*** Opening of Materials provided ***

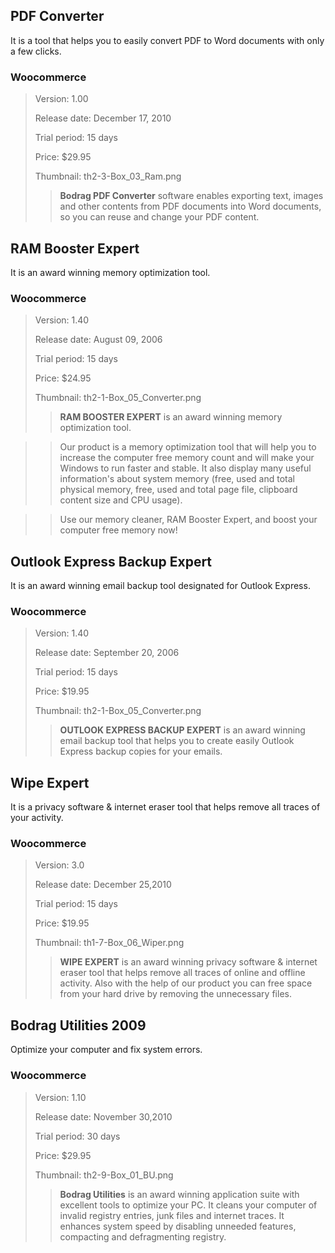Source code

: PDF Converter
---------------------

It is a tool that helps you to easily convert PDF to Word documents with only a few clicks.

### Woocommerce

> Version: 1.00
> 
> Release date: December 17, 2010
>
> Trial period: 15 days
>
> Price: $29.95
>
> Thumbnail: th2-3-Box_03_Ram.png
>
>> **Bodrag PDF Converter** software enables exporting text, images and other contents from PDF documents into Word documents, so you can reuse and change your PDF content.


RAM Booster Expert
---------------------

It is an award winning memory optimization tool.

### Woocommerce

> Version: 1.40
> 
> Release date: August 09, 2006
>
> Trial period: 15 days
>
> Price: $24.95
>
> Thumbnail: th2-1-Box_05_Converter.png
>
>> **RAM BOOSTER EXPERT** is an award winning memory optimization tool.
   
>> Our product is a memory optimization tool that will help you to increase the computer free memory count and will make your Windows to run faster and stable.
   It also display many useful information's about system memory (free, used and total physical memory, free, used and total page file, clipboard content size and CPU usage).
   
>> Use our memory cleaner, RAM Booster Expert, and boost your computer free memory now!


Outlook Express Backup Expert
---------------------

It is an award winning email backup tool designated for Outlook Express.

### Woocommerce

> Version: 1.40
> 
> Release date: September 20, 2006
>
> Trial period: 15 days
>
> Price: $19.95
>
> Thumbnail: th2-1-Box_05_Converter.png
>
>> **OUTLOOK EXPRESS BACKUP EXPERT** is an award winning email backup tool that helps you to create easily Outlook Express backup copies for your emails.



Wipe Expert
---------------------

It is a privacy software & internet eraser tool that helps remove all traces of your activity.

### Woocommerce

> Version: 3.0
> 
> Release date: December 25,2010
>
> Trial period: 15 days
>
> Price: $19.95
>
> Thumbnail: th1-7-Box_06_Wiper.png
>
>> **WIPE EXPERT** is an award winning privacy software & internet eraser tool that helps remove all traces of online and offline activity. Also with the help of our product you can free space from your hard drive by removing the unnecessary files.


Bodrag Utilities 2009
---------------------

Optimize your computer and fix system errors.

### Woocommerce

> Version: 1.10
> 
> Release date: November 30,2010
>
> Trial period: 30 days
>
> Price: $29.95
>
> Thumbnail: th2-9-Box_01_BU.png
>
>> **Bodrag Utilities** is an award winning application suite with excellent tools to optimize your PC. It cleans your computer of invalid registry entries, junk files and internet traces.
>> It enhances system speed by disabling unneeded features, compacting and defragmenting registry.


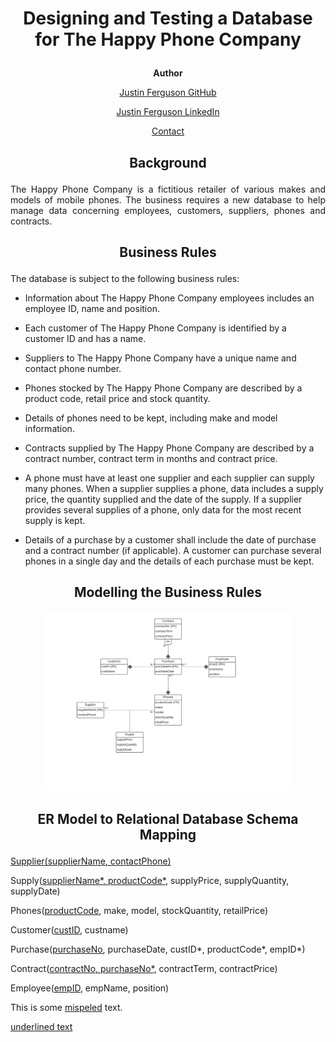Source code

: <h1><p align="center">Designing and Testing a Database for The Happy Phone Company</p></h1>

<p align="center"><b>Author</b></p>
<a href="https://github.com/j-b-ferguson"><p align="center">Justin Ferguson GitHub</p></a>
<a href="https://www.linkedin.com/in/jf2749/"><p align="center">Justin Ferguson LinkedIn</p></a>
<a href="mailto:justin.benjamin.ferguson@gmail.com?subject=GitHub%20Enquiry"><p align="center">Contact</p></a>

<h2><p align="center">Background</p></h2>

<p align="justify">
The Happy Phone Company is a fictitious retailer of various makes and models of mobile phones. The business requires a new database to help manage data concerning employees, customers, suppliers, phones and contracts.
</p>

<h2><p align="center">Business Rules</p></h2>

The database is subject to the following business rules:

* Information about The Happy Phone Company employees includes an employee ID, name and position.

* Each customer of The Happy Phone Company is identified by a customer ID and has a name.

* Suppliers to The Happy Phone Company have a unique name and contact phone number.

* Phones stocked by The Happy Phone Company are described by a product code, retail price and stock quantity.

* Details of phones need to be kept, including make and model information.

* Contracts supplied by The Happy Phone Company are described by a contract number, contract term in months and contract price.

* A phone must have at least one supplier and each supplier can supply many phones. When a supplier supplies a phone, data includes a supply price, the quantity supplied and the date of the supply. If a supplier provides several supplies of a phone, only data for the most recent supply is kept.

* Details of a purchase by a customer shall include the date of purchase and a contract number (if applicable). A customer can purchase several phones in a single day and the details of each purchase must be kept.

<h2><p align="center">Modelling the Business Rules</p></h2>

<p align="center"><img src="https://github.com/j-b-ferguson/business-database-design-and-test/blob/main/ER%20Model/ER%20Model%20-%20The%20Happy%20Phone%20Company.png" width=80% height=80%></p>

<h2><p align="center">ER Model to Relational Database Schema Mapping</p></h2>

<p style="text-decoration: underline;">Supplier(<u>supplierName</u>, contactPhone)</p>

Supply(<u>supplierName*, productCode*</u>, supplyPrice, supplyQuantity, supplyDate)

Phones(<u>productCode</u>, make, model, stockQuantity, retailPrice)

Customer(<u>custID</u>, custname)

Purchase(<u>purchaseNo</u>, purchaseDate, custID*, productCode*, empID*)

Contract(<u>contractNo, purchaseNo*</u>, contractTerm, contractPrice)

Employee(<u>empID</u>, empName, position)
</p>
<p>This is some <u>mispeled</u> text.</p>

<span style="text-decoration: underline">underlined text</span>
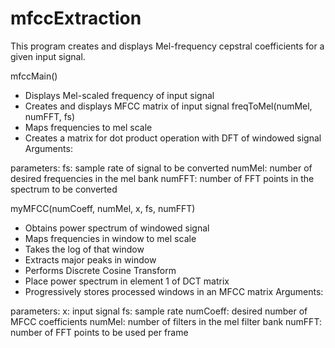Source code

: # mfccExtraction
This program creates and displays Mel-frequency cepstral coefficients for a given input signal. 

mfccMain()
  - Displays Mel-scaled frequency of input signal
  - Creates and displays MFCC matrix of input signal freqToMel(numMel, numFFT, fs)
  - Maps frequencies to mel scale
  - Creates a matrix for dot product operation with DFT of windowed signal Arguments:

  parameters:
    fs: sample rate of signal to be converted
    numMel: number of desired frequencies in the mel bank 
    numFFT: number of FFT points in the spectrum to be converted 
  
myMFCC(numCoeff, numMel, x, fs, numFFT)
  - Obtains power spectrum of windowed signal
  - Maps frequencies in window to mel scale
  - Takes the log of that window
  - Extracts major peaks in window
  - Performs Discrete Cosine Transform
  - Place power spectrum in element 1 of DCT matrix
  - Progressively stores processed windows in an MFCC matrix Arguments:
  
  parameters:
    x: input signal
    fs: sample rate
    numCoeff: desired number of MFCC coefficients 
    numMel: number of filters in the mel filter bank
    numFFT: number of FFT points to be used per frame 

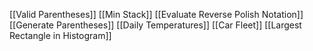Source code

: [[Valid Parentheses]]
[[Min Stack]] 
[[Evaluate Reverse Polish Notation]] 
[[Generate Parentheses]] 
[[Daily Temperatures]] 
[[Car Fleet]] 
[[Largest Rectangle in Histogram]] 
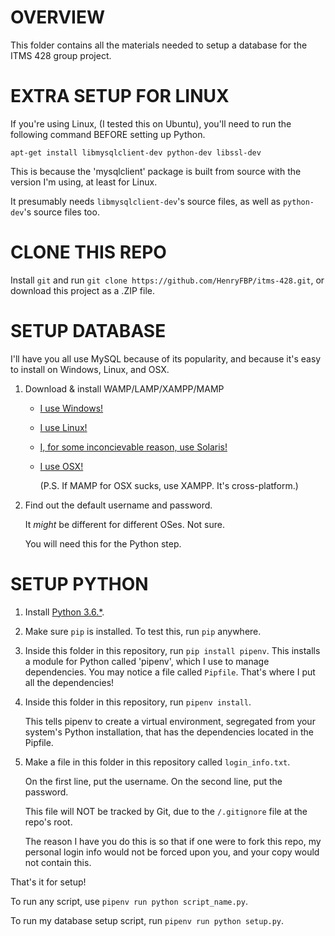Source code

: # OVERVIEW

This folder contains all the materials needed to setup a database for the ITMS 428 group project.

# EXTRA SETUP FOR LINUX

If you're using Linux, (I tested this on Ubuntu), you'll need to run the following command BEFORE setting up Python.

`apt-get install libmysqlclient-dev python-dev libssl-dev`

This is because the 'mysqlclient' package is built from source with the version I'm using, at least for Linux.

It presumably needs `libmysqlclient-dev`'s source files, as well as `python-dev`'s source files too.

# CLONE THIS REPO

Install `git` and run `git clone https://github.com/HenryFBP/itms-428.git`, or download this project as a .ZIP file.

# SETUP DATABASE

I'll have you all use MySQL because of its popularity, and because it's easy to install on Windows, Linux, and OSX.

1. Download & install WAMP/LAMP/XAMPP/MAMP
    - [I use Windows!](http://www.wampserver.com/en/)
    - [I use Linux!](https://www.linode.com/docs/web-servers/lamp/install-lamp-stack-on-ubuntu-16-04/)
    - [I, for some inconcievable reason, use Solaris!](https://www.apachefriends.org/index.html)
    - [I use OSX!](https://www.mamp.info/en/)

      (P.S. If MAMP for OSX sucks, use XAMPP. It's cross-platform.)

 2. Find out the default username and password.

    It _might_ be different for different OSes. Not sure.

    You will need this for the Python step.

# SETUP PYTHON

1. Install [Python 3.6.*](https://www.python.org/downloads/).

2. Make sure `pip` is installed. To test this, run `pip` anywhere.

3. Inside this folder in this repository, run `pip install pipenv`.
   This installs a module for Python called 'pipenv', which I use to manage dependencies.
   You may notice a file called `Pipfile`. That's where I put all the dependencies!
   
4. Inside this folder in this repository, run `pipenv install`.
   
   This tells pipenv to create a virtual environment, segregated from your system's Python
   installation, that has the dependencies located in the Pipfile.

5. Make a file in this folder in this repository called `login_info.txt`.

   On the first line, put the username.
   On the second line, put the password.
   
   This file will NOT be tracked by Git, due to the `/.gitignore` file at the repo's root.
   
   The reason I have you do this is so that if one were to fork this repo, my personal login
   info would not be forced upon you, and your copy would not contain this.
   
That's it for setup!

To run any script, use `pipenv run python script_name.py`.

To run my database setup script, run `pipenv run python setup.py`.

*** Close of Materials provided ***

### [Task requirements]
Look above for the line containing "1. Download & install WAMP/LAMP/XAMPP/MAMP" and the line containing "4. Inside this". Transcribe both, with the lines between them, exactly.

### [Solution for this task]
1. Download & install WAMP/LAMP/XAMPP/MAMP
    - [I use Windows!](http://www.wampserver.com/en/)
    - [I use Linux!](https://www.linode.com/docs/web-servers/lamp/install-lamp-stack-on-ubuntu-16-04/)
    - [I, for some inconcievable reason, use Solaris!](https://www.apachefriends.org/index.html)
    - [I use OSX!](https://www.mamp.info/en/)

      (P.S. If MAMP for OSX sucks, use XAMPP. It's cross-platform.)

 2. Find out the default username and password.

    It _might_ be different for different OSes. Not sure.

    You will need this for the Python step.

# SETUP PYTHON

1. Install [Python 3.6.*](https://www.python.org/downloads/).

2. Make sure `pip` is installed. To test this, run `pip` anywhere.

3. Inside this folder in this repository, run `pip install pipenv`.
   This installs a module for Python called 'pipenv', which I use to manage dependencies.
   You may notice a file called `Pipfile`. That's where I put all the dependencies!
   
4. Inside this folder in this repository, run `pipenv install`.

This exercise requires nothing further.